Jaksa mendakwa Sanusi menerima suap Rp 2 miliar dari Ariesman Widjaja melalui asisten Ariesman, Trinanda Prihantoro. Diduga suap Rp 2 miliar itu ditujukan dengan maksud, Sanusi selaku anggota DPRD DKI dan Ketua Komisi D DPRD DKI 2014-2019 dapat membantu percepatan pembahasan dan pengesahan Rancangan Peraturan Daerah (Raperda) tentang Rencana Tata Ruang Kawasan Strategis Pantai Utara Jakarta (RTRKSP).

Suap juga dimaksudkan agar Sanusi mengakomodir pasal-pasal sesuai keinginan Ariesman selaku Presdir PT APL dan Direktur Utama PT Muara Wisesa Samudra (MSW). Tujuannya, agar PT MSW mempunyai legalitas untuk melaksanakan pembangunan di Pulau G kawasan Reklamasi Pantura Jakarta.

Atas perbuatan itu, Sanusi yang juga adik kandung Wakil Ketua DPRD DKI Mohamad Taufik tersebut didakwa melanggar Pasal 12 huruf a atau Pasal 11 Undang-Undang Nomor 31 tahun 1999 sebagaimana diubah dengan Undang-Undang Nomor 20 tahun 2001 tentang Pemberantasan Tindak Pidana Korupsi (UU Tipikor) juncto Pasal 64 ayat 1 KUHP.‎

Selain itu, Jaksa juga mendakwa Sanusi dengan pencucian uang.‎ ‎Sanusi didakwa melakukan pencucian uang dengan membelanjakan atau membayarkan uang senilai Rp 45.287.833.733 (Rp 45 miliar lebih) untuk pembelian aset berupa tanah dan bangunan serta kendaraan bermotor. Tak cuma itu, Sanusi juga menyimpan uang US$ 10 ribu dalam brankas di lantai 1 rumahnya di Jalan Saidi I Nomor 23, Kelurahan Cipete Utara, Kebayoran Baru, Jakarta Selatan.
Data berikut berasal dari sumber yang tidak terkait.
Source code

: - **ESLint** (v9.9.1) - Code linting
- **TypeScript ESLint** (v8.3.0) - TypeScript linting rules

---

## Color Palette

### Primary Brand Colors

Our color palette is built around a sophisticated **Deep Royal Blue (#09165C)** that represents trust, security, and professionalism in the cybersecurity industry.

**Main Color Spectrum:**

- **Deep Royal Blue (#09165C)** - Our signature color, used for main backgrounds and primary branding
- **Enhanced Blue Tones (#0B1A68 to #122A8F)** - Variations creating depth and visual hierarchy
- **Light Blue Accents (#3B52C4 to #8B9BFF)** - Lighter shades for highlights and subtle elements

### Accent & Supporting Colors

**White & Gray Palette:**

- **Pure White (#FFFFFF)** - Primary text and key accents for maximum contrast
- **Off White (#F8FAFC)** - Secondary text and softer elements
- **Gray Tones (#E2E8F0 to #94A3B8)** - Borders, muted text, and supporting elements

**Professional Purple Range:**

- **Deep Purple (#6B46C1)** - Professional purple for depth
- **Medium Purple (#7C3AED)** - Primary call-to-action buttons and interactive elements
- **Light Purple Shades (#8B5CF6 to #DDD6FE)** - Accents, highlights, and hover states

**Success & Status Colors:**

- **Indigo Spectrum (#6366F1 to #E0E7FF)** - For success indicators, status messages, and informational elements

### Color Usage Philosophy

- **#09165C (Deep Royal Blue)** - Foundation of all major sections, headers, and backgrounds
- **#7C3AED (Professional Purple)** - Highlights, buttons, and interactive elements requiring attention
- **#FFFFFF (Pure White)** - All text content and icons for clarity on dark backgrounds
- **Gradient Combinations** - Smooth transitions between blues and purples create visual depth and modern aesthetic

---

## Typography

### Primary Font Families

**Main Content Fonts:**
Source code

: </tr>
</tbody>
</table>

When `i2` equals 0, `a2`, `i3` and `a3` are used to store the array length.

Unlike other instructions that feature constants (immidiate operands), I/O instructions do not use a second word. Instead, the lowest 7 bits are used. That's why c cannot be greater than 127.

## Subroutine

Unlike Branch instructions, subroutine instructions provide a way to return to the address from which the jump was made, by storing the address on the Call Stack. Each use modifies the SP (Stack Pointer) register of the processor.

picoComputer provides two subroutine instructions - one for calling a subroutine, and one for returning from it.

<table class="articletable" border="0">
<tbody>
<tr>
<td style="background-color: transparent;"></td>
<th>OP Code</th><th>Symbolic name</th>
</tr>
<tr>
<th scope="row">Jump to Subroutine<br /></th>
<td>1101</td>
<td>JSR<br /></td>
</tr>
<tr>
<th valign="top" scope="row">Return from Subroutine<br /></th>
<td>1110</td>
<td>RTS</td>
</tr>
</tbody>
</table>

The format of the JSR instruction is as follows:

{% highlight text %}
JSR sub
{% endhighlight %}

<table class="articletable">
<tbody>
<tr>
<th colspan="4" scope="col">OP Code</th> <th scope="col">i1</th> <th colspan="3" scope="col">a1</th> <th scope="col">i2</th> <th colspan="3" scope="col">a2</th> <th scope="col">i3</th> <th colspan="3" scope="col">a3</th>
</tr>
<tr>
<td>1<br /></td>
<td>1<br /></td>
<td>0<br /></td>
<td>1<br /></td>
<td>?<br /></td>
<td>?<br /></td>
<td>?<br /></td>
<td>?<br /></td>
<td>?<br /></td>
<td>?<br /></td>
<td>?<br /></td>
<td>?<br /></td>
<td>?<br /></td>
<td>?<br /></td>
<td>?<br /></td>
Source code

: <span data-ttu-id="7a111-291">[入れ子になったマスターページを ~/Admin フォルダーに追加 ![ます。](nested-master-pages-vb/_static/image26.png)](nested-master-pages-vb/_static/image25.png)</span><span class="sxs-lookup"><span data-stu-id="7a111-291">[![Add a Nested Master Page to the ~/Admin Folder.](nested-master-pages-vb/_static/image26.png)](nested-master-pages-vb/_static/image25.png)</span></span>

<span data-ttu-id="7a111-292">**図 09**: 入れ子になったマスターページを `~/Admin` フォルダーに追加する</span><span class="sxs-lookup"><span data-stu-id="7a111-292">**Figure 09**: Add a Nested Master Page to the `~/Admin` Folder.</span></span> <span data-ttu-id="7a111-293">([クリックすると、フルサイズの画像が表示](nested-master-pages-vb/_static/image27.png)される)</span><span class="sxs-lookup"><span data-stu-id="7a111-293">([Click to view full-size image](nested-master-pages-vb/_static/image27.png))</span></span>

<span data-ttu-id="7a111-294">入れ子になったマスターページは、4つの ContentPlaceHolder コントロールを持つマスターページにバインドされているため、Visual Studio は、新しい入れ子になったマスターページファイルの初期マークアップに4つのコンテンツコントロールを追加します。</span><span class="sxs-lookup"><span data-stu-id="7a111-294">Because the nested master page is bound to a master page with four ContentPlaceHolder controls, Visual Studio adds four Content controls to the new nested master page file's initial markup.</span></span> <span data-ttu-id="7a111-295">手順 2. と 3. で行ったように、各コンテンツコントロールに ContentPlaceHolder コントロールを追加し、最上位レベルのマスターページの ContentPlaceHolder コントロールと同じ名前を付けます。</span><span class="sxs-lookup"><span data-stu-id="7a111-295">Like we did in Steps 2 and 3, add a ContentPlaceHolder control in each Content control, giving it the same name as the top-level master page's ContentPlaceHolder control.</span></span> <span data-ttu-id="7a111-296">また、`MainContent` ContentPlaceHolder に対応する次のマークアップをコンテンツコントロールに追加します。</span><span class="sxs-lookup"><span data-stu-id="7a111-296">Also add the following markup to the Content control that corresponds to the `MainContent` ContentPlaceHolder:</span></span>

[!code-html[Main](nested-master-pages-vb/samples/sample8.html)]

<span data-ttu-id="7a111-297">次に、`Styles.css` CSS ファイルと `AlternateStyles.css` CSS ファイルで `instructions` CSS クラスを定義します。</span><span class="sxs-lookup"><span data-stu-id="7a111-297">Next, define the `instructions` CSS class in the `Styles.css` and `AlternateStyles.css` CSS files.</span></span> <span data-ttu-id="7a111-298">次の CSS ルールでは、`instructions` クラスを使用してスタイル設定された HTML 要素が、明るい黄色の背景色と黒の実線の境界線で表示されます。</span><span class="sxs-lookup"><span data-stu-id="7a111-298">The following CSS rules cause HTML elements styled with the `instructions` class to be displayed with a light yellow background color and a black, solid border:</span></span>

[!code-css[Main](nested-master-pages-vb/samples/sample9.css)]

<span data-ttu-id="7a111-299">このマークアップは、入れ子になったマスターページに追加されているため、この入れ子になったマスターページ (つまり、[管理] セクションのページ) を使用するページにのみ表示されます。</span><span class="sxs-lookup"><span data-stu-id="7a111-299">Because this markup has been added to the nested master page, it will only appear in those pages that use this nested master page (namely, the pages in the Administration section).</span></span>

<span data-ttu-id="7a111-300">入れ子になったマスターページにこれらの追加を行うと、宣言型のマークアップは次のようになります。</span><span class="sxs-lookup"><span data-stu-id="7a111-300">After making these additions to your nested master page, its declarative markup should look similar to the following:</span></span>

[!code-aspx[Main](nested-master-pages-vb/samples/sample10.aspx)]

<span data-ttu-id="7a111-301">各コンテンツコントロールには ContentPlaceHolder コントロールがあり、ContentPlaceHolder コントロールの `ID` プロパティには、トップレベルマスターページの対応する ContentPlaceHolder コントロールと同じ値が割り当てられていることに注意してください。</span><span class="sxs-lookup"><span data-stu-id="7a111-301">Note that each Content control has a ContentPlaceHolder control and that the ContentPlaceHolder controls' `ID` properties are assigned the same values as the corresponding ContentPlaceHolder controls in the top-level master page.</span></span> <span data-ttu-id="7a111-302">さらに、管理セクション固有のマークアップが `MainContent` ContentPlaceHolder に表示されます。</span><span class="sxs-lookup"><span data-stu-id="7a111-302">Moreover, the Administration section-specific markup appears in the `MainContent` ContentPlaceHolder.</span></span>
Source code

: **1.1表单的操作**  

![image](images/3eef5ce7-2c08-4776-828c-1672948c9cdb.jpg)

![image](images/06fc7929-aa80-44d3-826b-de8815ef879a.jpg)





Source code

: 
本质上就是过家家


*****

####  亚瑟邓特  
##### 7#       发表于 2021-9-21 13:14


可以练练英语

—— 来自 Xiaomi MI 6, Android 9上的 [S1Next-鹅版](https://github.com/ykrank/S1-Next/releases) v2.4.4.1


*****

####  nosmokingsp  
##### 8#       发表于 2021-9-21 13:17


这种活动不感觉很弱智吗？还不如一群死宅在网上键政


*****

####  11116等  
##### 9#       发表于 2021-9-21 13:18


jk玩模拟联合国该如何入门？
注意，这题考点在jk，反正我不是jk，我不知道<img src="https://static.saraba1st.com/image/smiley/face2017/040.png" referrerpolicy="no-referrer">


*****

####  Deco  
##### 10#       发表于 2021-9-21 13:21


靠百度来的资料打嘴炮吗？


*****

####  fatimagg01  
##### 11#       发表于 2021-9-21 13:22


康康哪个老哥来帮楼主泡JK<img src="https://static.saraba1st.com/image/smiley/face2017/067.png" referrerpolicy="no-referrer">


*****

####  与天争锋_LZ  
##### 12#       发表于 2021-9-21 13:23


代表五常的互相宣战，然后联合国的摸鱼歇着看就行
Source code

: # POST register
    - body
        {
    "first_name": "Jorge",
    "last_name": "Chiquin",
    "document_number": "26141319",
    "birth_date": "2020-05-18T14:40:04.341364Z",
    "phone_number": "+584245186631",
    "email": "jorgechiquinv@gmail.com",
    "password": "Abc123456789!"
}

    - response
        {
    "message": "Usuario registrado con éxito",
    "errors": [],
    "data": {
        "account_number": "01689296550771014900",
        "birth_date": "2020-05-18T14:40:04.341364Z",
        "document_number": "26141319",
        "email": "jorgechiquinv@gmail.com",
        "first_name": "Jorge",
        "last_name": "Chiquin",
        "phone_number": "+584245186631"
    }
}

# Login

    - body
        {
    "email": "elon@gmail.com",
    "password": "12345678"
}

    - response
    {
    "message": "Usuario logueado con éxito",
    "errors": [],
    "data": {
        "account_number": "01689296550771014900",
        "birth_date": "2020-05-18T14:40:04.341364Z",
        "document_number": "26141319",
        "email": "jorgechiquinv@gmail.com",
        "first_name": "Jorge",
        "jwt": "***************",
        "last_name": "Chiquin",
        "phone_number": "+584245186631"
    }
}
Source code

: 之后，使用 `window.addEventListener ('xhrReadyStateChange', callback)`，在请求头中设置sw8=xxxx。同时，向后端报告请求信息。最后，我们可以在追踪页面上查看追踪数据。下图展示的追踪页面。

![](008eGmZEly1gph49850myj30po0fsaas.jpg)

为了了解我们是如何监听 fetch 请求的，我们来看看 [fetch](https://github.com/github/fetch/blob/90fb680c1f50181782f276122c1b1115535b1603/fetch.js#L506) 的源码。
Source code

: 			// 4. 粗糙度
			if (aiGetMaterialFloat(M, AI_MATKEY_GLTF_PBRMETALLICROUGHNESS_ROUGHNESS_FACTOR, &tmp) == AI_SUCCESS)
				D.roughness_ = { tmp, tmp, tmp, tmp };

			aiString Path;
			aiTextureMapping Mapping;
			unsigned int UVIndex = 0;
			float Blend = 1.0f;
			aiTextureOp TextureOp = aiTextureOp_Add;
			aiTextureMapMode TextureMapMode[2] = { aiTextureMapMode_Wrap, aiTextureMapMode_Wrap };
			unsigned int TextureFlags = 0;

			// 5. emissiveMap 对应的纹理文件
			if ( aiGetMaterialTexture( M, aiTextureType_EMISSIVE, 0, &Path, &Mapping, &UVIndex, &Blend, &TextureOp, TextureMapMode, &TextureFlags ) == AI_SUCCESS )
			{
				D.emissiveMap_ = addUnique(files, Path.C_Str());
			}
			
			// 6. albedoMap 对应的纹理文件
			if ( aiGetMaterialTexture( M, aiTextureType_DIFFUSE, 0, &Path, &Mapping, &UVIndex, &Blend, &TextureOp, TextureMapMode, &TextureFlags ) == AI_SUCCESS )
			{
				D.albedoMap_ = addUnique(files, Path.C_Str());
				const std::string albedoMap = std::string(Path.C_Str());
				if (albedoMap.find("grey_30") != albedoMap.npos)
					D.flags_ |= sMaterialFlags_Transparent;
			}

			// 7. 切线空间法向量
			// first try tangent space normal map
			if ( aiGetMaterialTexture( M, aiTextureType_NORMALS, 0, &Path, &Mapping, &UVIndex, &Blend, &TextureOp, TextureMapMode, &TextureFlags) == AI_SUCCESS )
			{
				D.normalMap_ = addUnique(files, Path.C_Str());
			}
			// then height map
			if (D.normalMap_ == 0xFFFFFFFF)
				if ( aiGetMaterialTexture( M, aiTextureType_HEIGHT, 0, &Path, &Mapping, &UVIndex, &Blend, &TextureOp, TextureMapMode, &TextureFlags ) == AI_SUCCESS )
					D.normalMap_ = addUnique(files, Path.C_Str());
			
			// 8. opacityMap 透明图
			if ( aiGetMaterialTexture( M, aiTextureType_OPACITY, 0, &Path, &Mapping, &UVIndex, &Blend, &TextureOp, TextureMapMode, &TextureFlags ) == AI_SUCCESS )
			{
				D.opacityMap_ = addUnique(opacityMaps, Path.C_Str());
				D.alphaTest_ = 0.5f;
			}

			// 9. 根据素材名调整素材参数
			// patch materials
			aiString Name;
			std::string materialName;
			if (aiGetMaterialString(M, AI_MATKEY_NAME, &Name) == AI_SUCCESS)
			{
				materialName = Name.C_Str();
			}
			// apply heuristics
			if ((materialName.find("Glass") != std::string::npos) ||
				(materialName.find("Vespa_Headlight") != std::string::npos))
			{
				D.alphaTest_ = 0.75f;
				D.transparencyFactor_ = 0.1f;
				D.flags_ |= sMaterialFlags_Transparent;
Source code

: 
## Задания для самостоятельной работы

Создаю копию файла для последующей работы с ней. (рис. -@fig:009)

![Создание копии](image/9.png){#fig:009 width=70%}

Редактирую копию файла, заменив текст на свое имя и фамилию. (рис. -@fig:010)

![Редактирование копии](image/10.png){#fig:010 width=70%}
Uang senilai Rp 45 miliar lebih itu didapat Sanusi dari‎ para rekanan Dinas Tata Air Pemerintah Provinsi DKI Jakarta‎ yang merupakan mitra kerja Komisi D DPRD DKI. Para rekanan Dinas Tata Air Pemprov DKI itu dimintai uang Sanusi terkait pelaksanaan proyek pekerjaan antara tahun 2012 sampai 2015.

Atas perbuatannya, Jaksa mendakwa Sanusi dengan Pasal 3 Undang-Undang Nomor 8 tahun 2010 tentang Pencegahan dan Pemberantasan Tindak Pidana Pencucian Uang (UU TPPU) juncto Pasal 64 ayat 1 KUHP.